To see these products’ nutrition grade – get the free Fooducate app (iPhone, Android)

Get Fooducated

  • Audrey

    I use Stubb’s BBQ sauce. It tastes great and is one of the few that are certified GF.

  • Carol H

    Water is used to thin out the tomato paste… pretty much all BBQ sauces use those two ingredients as a base, along with vinegar (a natural preservative, along with salt, sugar, etc.), which is sour, so you need to add some sugar (or corn syrup, which already has water in it, so less water will be needed vs. when using “sugar”). You wouldn’t want to put straight tomato paste on your ribs. Some sauces even sneakily combine the water + paste on the ingredients list (hello Guy Ferrari, aka Fieri) as “tomato puree” so that water doesn’t show up first on the ingredients list (is there a problem with water?). Either way, most BBQ sauces are sweet — which helps tenderize the meat — and most have about the same sugar content — about 6-10 grams per 2 Tbsp. Sodium is about the only area of differentiation from a nutritional standpoint, and 50 mg here or there is not a big difference, especially when the numbers on food labels are only approximate, anyway (the machinery that mixes/processes the ingredients isn’t that exact in how much is added, and even a dash of salt has over 150 mg sodium). We need to keep all this in perspective for comparisons to be meaningful.

  • monikarobinski

    No sauce – we’re not grilling :)

  • Marqus Gant

    I make a mean Plum and Peach BBQ sauce.

    • 4theluv

      Recipe please!

    • Souder

      Would you share that tasty sauce recipe? Perfect for the abundant fruits at this time of the year.

      • Marqus Gant

        1/4 C balsamic vinegar
        1/4 C turbinado sugar (it tastes better with this)
        1 tsp. ginger
        1 tsp. allspice
        1 tsp. ground mustard
        2-3 cloves of garlic, chopped
        1 jalapeno, chopped
        1 medium onion, chopped
        2-3 cloves of garlic, chopped
        2 peaches, chopped ( you could use nectarines, but peaches taste better)
        3 plums, chopped

        Throw EVERYTHING in a sauce pan on medium heat. The sauce will have a watery consistency, but will thicken up as you cook it. Tastes great on chicken or lamb burgers or even premium cuts of swine.
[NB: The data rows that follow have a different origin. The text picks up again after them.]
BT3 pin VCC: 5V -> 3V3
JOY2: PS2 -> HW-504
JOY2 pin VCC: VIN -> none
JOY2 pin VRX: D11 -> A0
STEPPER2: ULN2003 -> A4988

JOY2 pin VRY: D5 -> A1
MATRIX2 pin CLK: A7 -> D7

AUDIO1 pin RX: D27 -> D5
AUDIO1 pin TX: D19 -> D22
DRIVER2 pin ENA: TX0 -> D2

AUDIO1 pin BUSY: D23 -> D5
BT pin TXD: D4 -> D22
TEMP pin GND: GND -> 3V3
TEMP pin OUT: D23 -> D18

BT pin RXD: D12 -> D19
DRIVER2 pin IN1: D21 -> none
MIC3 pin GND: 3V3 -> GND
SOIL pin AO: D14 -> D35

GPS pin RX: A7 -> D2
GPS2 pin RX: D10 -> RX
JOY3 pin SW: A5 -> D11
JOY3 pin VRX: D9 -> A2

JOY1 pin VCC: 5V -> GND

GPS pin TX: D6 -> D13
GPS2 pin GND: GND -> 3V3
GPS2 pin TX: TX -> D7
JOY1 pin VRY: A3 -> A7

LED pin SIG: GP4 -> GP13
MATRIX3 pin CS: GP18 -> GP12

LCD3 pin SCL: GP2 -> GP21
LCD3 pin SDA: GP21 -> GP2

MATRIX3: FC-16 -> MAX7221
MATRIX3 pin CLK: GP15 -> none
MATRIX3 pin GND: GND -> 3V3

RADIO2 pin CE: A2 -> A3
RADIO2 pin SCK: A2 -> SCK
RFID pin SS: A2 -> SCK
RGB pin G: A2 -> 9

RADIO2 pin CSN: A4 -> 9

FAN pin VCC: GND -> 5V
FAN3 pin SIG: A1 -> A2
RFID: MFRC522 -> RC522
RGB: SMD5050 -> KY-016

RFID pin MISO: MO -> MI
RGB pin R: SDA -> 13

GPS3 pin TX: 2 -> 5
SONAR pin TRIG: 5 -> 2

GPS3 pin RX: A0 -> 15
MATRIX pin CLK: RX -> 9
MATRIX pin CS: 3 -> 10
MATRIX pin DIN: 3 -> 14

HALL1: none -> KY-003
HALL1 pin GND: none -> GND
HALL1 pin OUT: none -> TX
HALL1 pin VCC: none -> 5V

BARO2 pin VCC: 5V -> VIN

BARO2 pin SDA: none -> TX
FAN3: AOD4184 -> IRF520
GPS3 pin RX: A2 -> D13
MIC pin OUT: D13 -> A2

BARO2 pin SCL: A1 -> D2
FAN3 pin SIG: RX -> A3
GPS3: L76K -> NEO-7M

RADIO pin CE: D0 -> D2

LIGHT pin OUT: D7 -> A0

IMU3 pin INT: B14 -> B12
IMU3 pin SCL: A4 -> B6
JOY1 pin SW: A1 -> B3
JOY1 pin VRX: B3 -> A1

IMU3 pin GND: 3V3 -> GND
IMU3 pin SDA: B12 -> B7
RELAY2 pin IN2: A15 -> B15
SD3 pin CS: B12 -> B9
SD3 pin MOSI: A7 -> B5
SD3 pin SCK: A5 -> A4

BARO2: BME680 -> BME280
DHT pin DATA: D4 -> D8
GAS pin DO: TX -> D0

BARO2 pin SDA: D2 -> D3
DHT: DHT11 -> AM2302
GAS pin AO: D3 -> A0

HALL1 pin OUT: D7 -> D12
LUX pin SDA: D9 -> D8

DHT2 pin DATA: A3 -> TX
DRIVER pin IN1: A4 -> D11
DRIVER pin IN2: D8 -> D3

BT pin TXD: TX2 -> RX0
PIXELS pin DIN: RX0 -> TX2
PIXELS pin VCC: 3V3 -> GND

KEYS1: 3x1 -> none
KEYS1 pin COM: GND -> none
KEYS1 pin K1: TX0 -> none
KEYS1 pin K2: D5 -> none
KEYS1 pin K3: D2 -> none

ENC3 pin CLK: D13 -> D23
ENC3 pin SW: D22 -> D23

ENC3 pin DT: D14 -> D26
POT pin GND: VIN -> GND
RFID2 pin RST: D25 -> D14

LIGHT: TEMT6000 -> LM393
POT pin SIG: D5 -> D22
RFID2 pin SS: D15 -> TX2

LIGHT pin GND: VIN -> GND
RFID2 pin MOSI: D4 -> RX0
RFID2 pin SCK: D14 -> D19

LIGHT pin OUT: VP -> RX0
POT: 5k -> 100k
        Let it stand for about an hour before use. If you like sweet sauces, adjust the amount of sugar you use.

        Enjoy :)

        PS: Disqus logged me out as usual

        • H2O

          Thanks

          • H2O

            Sounds delicious

        • lynne

          This sounds so good!:-) I will definitly be trying this recipe out. Thanks

  • Aria Gonzalez

    I’m not grilling this weekend but when I do, I use a homemade recipe. I recently bought the paleo grilling book and plan to make use of it. :)

  • APMV

    The Trader Joes is not all natural. Carmel Color is on Dr Sears list of top ten most harmful food additives for kids. Natural flavores are made in a lab. It’s a joke what the government allows to be called a natural flavor.